I also suspect the 0.9999.. was an actual number in the commenter's inputs to the fragment shader. Unless he checked the binary representation of the numbers in question (in the input) he could have missed what's actually going on. Formatting and printing the number in base 10 hides the only real thing, which is the actual bits that represent the number.
It's not rare for GPUs to be pushed so close to the boundaries of what the underlying hardware can do that you'll see little bits of noise like this.
For 'consumer' stuff this usually does not matter, but I think it is one of the reasons (besides revenues) that Nvidia has a 'compute' line and a 'display' line. Even if they're based on the exact same tech it would not surprise me one bit if the safety margins were eroded considerably on the consumer stuff and if it wasn't tested as good before shipping (on the chip level).
ATI would probably be a better example. Nvidia has historically been more precise and has implemented specs pretty faithfully. ATI has of course become AMD, and the reputation of modern AMD graphics cards among developers seems to be pretty great.
It would surprise me if sending the value 1.0 from a vertex program to fragment program ever resulted in anything except 1.0 on a desktop GPU. It's not unusual to truncate a float in a fragment program and the use the resulting integer as an index. I think Nvidia has a fairly rigorous battery of tests which they use to ensure compliance with specs. The tests check to make sure that values are being interpolated correctly, to check for off-by-one errors at the edges of triangles, and other such corner cases. The tests are automated, because once you implement a graphics spec correctly, you can generate an output image which should be the same every time it's generated. That way, if an error creeps into the driver, it should be caught pretty quickly, since it will cause a deviation in the rendered output examined by the test suite.

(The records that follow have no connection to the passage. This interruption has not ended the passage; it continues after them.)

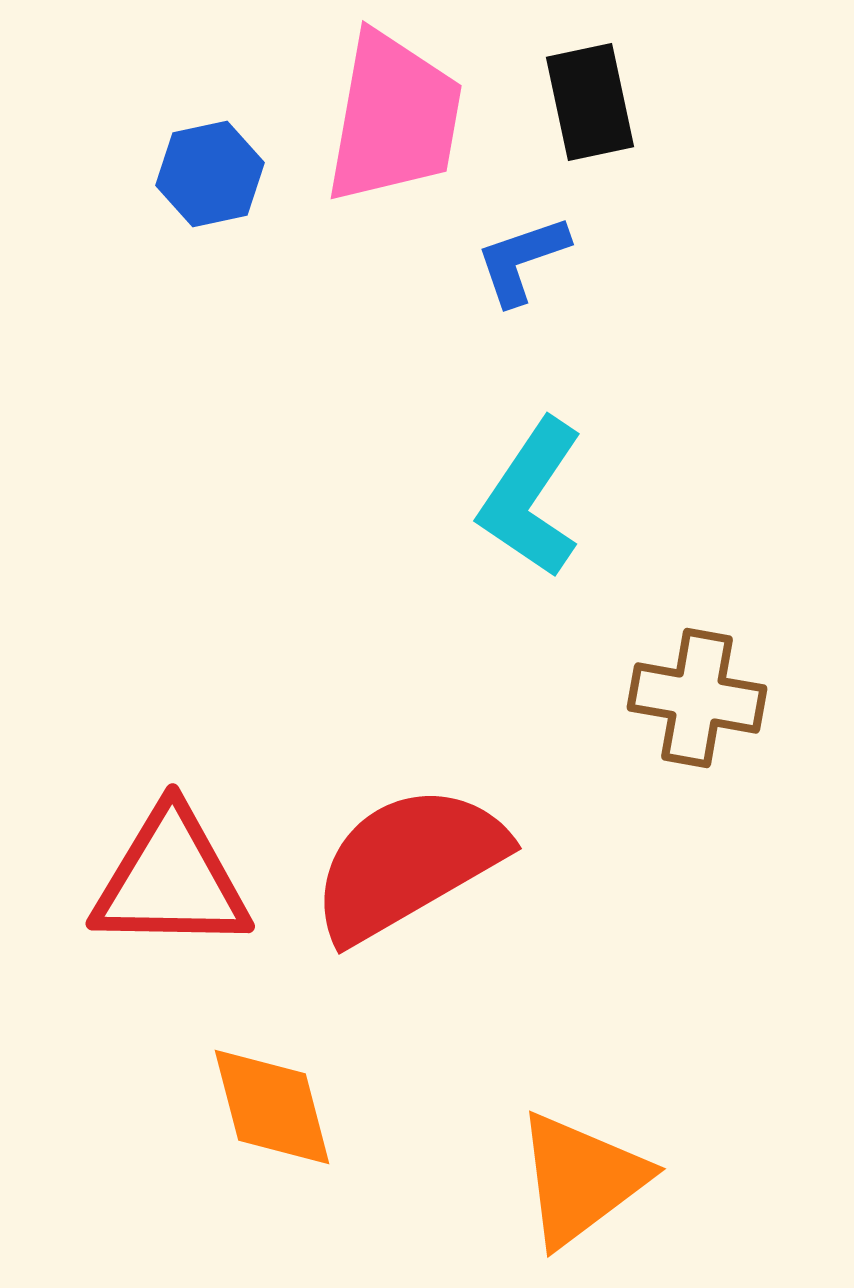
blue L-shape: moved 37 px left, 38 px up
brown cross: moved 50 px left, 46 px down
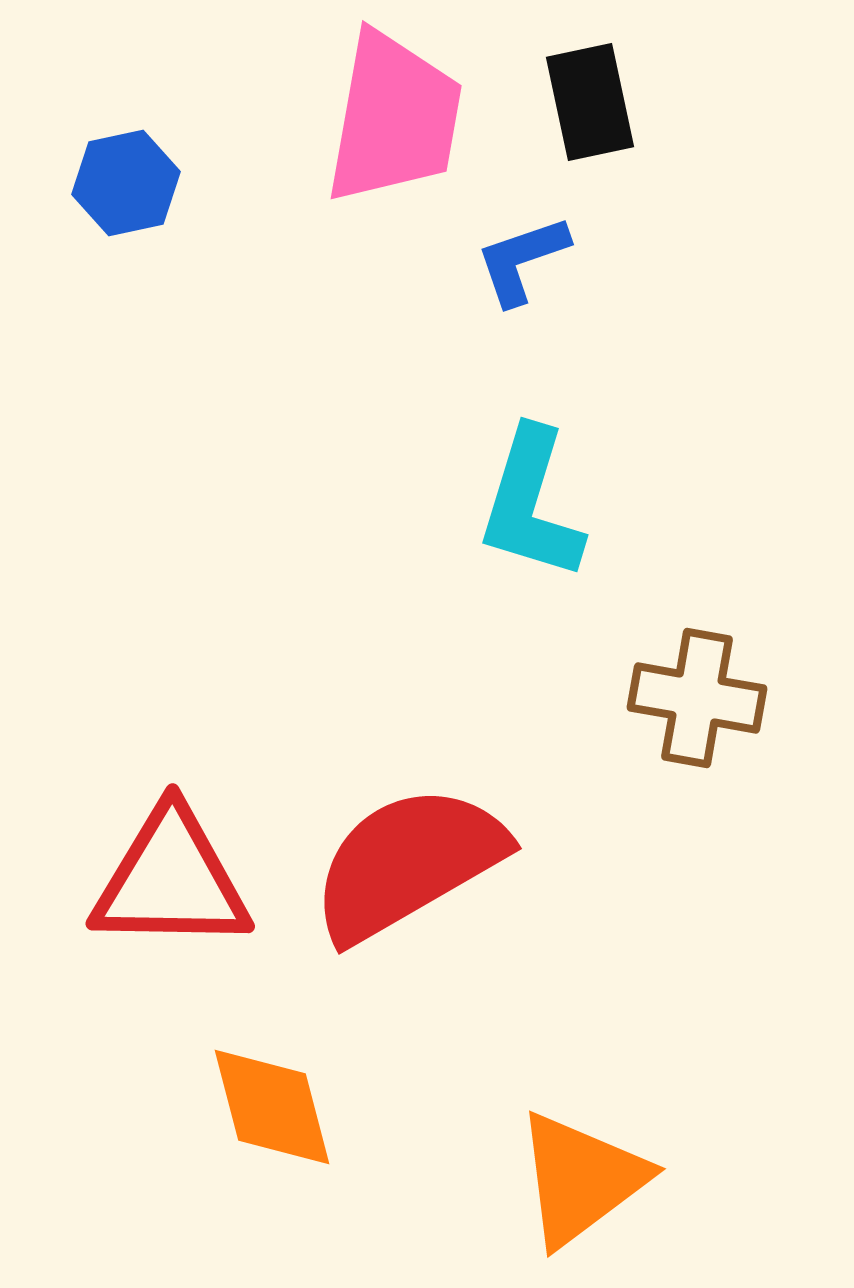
blue hexagon: moved 84 px left, 9 px down
cyan L-shape: moved 6 px down; rotated 17 degrees counterclockwise
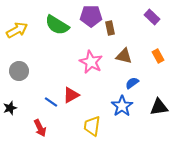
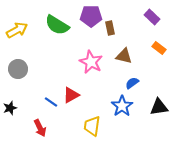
orange rectangle: moved 1 px right, 8 px up; rotated 24 degrees counterclockwise
gray circle: moved 1 px left, 2 px up
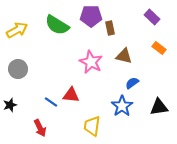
red triangle: rotated 36 degrees clockwise
black star: moved 3 px up
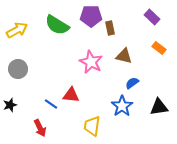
blue line: moved 2 px down
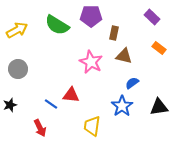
brown rectangle: moved 4 px right, 5 px down; rotated 24 degrees clockwise
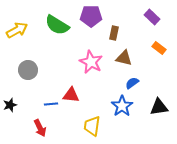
brown triangle: moved 2 px down
gray circle: moved 10 px right, 1 px down
blue line: rotated 40 degrees counterclockwise
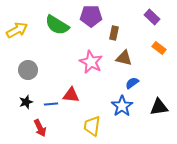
black star: moved 16 px right, 3 px up
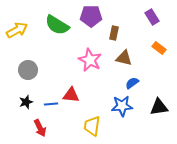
purple rectangle: rotated 14 degrees clockwise
pink star: moved 1 px left, 2 px up
blue star: rotated 30 degrees clockwise
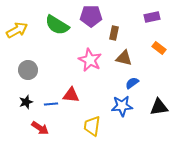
purple rectangle: rotated 70 degrees counterclockwise
red arrow: rotated 30 degrees counterclockwise
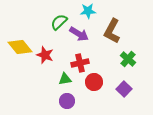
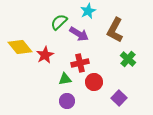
cyan star: rotated 21 degrees counterclockwise
brown L-shape: moved 3 px right, 1 px up
red star: rotated 24 degrees clockwise
purple square: moved 5 px left, 9 px down
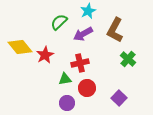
purple arrow: moved 4 px right; rotated 120 degrees clockwise
red circle: moved 7 px left, 6 px down
purple circle: moved 2 px down
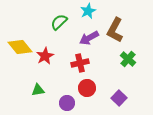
purple arrow: moved 6 px right, 4 px down
red star: moved 1 px down
green triangle: moved 27 px left, 11 px down
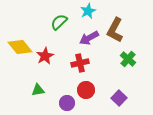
red circle: moved 1 px left, 2 px down
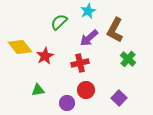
purple arrow: rotated 12 degrees counterclockwise
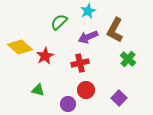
purple arrow: moved 1 px left, 1 px up; rotated 18 degrees clockwise
yellow diamond: rotated 10 degrees counterclockwise
green triangle: rotated 24 degrees clockwise
purple circle: moved 1 px right, 1 px down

I'm not sure how often a problem occurs in an Nvidia consumer card but not their 'compute' line. Nvidia tries to use the same driver codebase across as many of their products as possible.
Here's an interesting thread where someone points out that certain OpenCL code was giving the correct result on x86 and Nvidia cards, but not AMD cards: http://devgurus.amd.com/thread/145582
In that thread, it's suggested that the reason Nvidia gave the correct result was because their CUDA compute specs had better error margins compared to OpenCL specs. So in that case, it would appear that Nvidia's compute line actually enhanced their accuracy in other contexts such as OpenCL. Rather than implement a different driver for OpenCL, CUDA, and consumer graphics, it seems that Nvidia uses the same driver to power all three, which seems to enhance accuracy rather than hinder it.
While writing up this comment and researching this, I stumbled across this interesting paper from 2011 that details exactly what programmers can expect when programming to an Nvidia GPU (in this case using CUDA): https://developer.nvidia.com/sites/default/files/akamai/cuda... ... It's a pretty fun read which helps to solidify the impression that Nvidia cares deeply about providing accurate floating point results.
I also came across this article which was too awesome not to mention: http://randomascii.wordpress.com/2013/07/16/floating-point-d... ... It's not really related to GPU floating point, but it's an excellent exploration of floating point determinism and the effect of various floating point settings.
For mobile graphics stacks like those in cellphones / iPads etc, I share your skepticism. I'm not sure how rigorously tested mobile GPUs are, or how faithfully those stacks adhere to specs. I was hoping to get more info from the original commenter about how to reproduce the bug in the A7 to get a better idea of what to watch out for on mobile.